Collected data entries
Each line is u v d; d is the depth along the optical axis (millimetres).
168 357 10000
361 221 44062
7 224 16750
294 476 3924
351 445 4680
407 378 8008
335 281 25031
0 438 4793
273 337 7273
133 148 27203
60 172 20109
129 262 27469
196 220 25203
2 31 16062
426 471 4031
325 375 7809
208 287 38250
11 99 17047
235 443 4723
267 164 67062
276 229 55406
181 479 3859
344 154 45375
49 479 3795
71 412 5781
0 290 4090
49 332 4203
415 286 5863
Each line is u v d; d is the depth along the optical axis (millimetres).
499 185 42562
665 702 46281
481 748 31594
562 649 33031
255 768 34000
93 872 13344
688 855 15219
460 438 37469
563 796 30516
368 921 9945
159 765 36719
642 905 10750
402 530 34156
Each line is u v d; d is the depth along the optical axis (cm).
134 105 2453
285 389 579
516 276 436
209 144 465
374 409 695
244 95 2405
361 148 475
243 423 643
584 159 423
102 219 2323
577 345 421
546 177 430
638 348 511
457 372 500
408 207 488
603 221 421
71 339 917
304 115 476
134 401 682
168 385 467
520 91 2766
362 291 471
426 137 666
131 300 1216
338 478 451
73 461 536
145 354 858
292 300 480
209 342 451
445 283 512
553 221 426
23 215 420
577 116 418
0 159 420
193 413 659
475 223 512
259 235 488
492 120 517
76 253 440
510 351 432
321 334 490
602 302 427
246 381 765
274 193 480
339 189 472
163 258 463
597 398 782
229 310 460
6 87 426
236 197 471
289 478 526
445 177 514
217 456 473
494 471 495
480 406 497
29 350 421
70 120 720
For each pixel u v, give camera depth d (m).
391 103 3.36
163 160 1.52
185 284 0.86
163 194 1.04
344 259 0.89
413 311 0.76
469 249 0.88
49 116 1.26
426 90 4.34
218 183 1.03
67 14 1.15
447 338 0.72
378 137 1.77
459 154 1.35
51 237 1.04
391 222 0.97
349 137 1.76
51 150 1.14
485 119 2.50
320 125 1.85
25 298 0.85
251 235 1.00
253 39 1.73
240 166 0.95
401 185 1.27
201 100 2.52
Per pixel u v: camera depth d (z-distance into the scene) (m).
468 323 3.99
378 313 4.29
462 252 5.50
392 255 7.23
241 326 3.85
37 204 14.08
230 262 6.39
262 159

■ WHAT TO WORK ON
Lines from the records above that hold "depth" are the ones to list.

■ RESULT OF THE EXERCISE
Each line is u v d; d is the depth along the optical axis (millimetres).
Each line is u v d; d is the depth along the optical axis (millimetres).
Each line is u v d; d is the depth along the optical axis (cm).
For each pixel u v, give camera depth d (m).
Per pixel u v: camera depth d (z-distance into the scene) (m).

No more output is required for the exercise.